A sculpture garden was established at Davis in the summer of 2002–03 by artist Stephen Eastaugh, a position made possible by the Australian Antarctic Arts Fellowship. The sculpture garden was envisaged to be an ongoing enterprise, with additional contributions from inspired expeditioners.

If an expeditioner or visitor would like to add to the collection, they must liaise with the station leader and the Support Centre Environmental Manager. They will ensure that environmental assessment guidelines are followed, and that the artistic integrity of the garden is maintained.

Fred the head

Not far from the Davis meteorology screen — close to a short, steep bit of roadway running down towards the field store — an enigmatic, weathered face gazes northwards towards the islands and icebergs. The face belongs to a wooden head roughly carved on the end of a squared length of Oregon timber. He has interested and inspired expeditioners over many years.

In the past, his origins were obscure. Now as a result of publicity generated by artist Steve Eastaugh’s creation of a sculpture garden at Davis incorporating the head (including a request for information published in the ANARE Club’s journal ‘Aurora') his history has been revealed.

The head was originally carved by Hans, a plumber who wintered at Davis in 1977. Hans wrote:

The wooden head has survived! Wow, pity about his name though, the head had a title, ‘Man sculptured by Antarctica'. The head was carved in wood to be sculpted by the elements to become a token of our humanity in an environment that we have only just arrived in. He is a work in progress!

The Africans say that you leave a part of yourself, your spirit, in each place you camp hence the searching looks as we leave the campsite even when we have nothing to leave. The head holds my spirit of that stay. He looks out to the forests I left behind me, when I stand on the coast and look for auroras in the southern sky he was there to look back at me.

So he was not graffiti and definitely no joke, in the world of science and survival technology we created there he was a piece of humanity that might remind those passing by that they were not alone. For the bushwalkers among you I would describe him like a ‘generator’ of the feeling that comes to you when you have been seriously lost in the bush for sometime and you find a relic of aboriginal flint, that raises a chuckle, brings you back to humour giving you the strength to move out with direction. I found my year at Davis a most intense year of self development and we all leave that environment with minds sculpted by it.

After a while I returned to my little village, I got on with being a part of the community here with renewed vigor. The beauty of Antarctic base communities is similar to the one here, we all live here because we like the place and want be here.

John Gibson was at Davis in 1987, and photographed the head. He wrote,

I cannot place the old location of the head precisely, but remember it being above the old donga line near the old Metox building. There appears to be a bit of a knoll there, and Fred was close to the top, looking out to sea. For John, Fred became a ‘touchstone', a place to have a sit and a think.

*Your tasks*:
**1.** Which years or spans of years appear in the passage about the Davis sculpture garden? List each one.
**2.** Write the next part of the passage about the Davis sculpture garden and its carved wooden head, beginning after its final sentence.

*Dataset excerpt*:
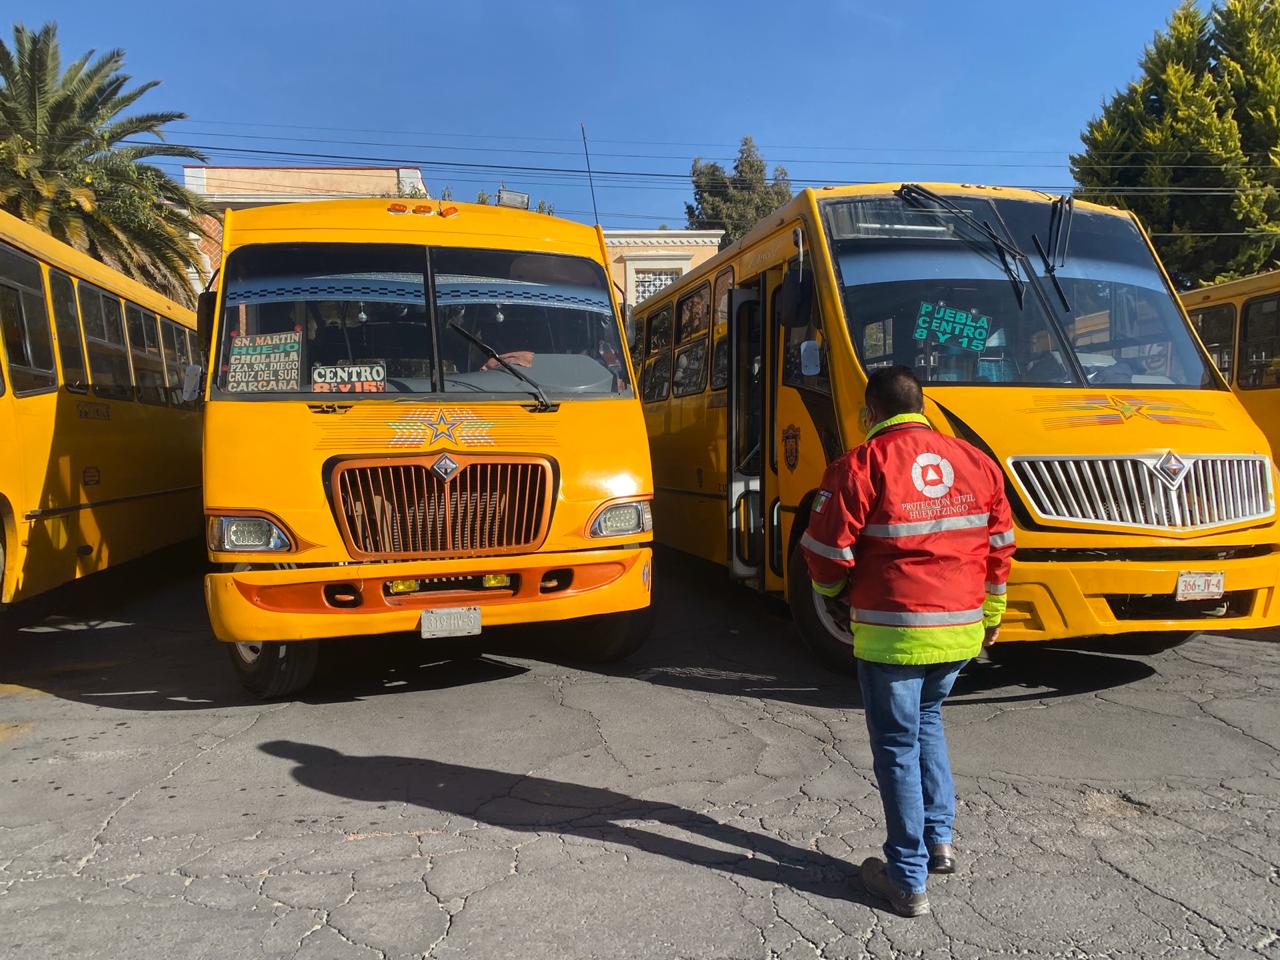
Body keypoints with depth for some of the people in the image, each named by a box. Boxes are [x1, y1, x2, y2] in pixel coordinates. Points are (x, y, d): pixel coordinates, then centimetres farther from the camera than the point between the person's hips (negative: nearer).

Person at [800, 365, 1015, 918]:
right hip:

*Outputs for the tasks*:
**1.** 2002–03, 1977, 1987

**2.**
That original site is now probably buried beneath fill, somewhere just outside the present meteorology balloon shed, but the head survived. Carpenter Chris L remembers in 1993 rescuing it from the building site and relocating it to somewhere the other side of the new meteorology building. However, it was taken down some time shortly after. Bernie K, meteorological technician, wrote:

Late in ‘96 I arrived at Davis 3 months earlier than my wintering compatriots. I was tidying up around the Met. Office when I noticed this old lump of wood lying partly covered in drift. I pulled it out and discovered Fred the Head… used as a pier under stored gas cylinders near the Met Office. I thought Fred was pretty cute, so I hid him away until the end of summer 1997, when I was due to head back to Oz three months later than my wintering mates.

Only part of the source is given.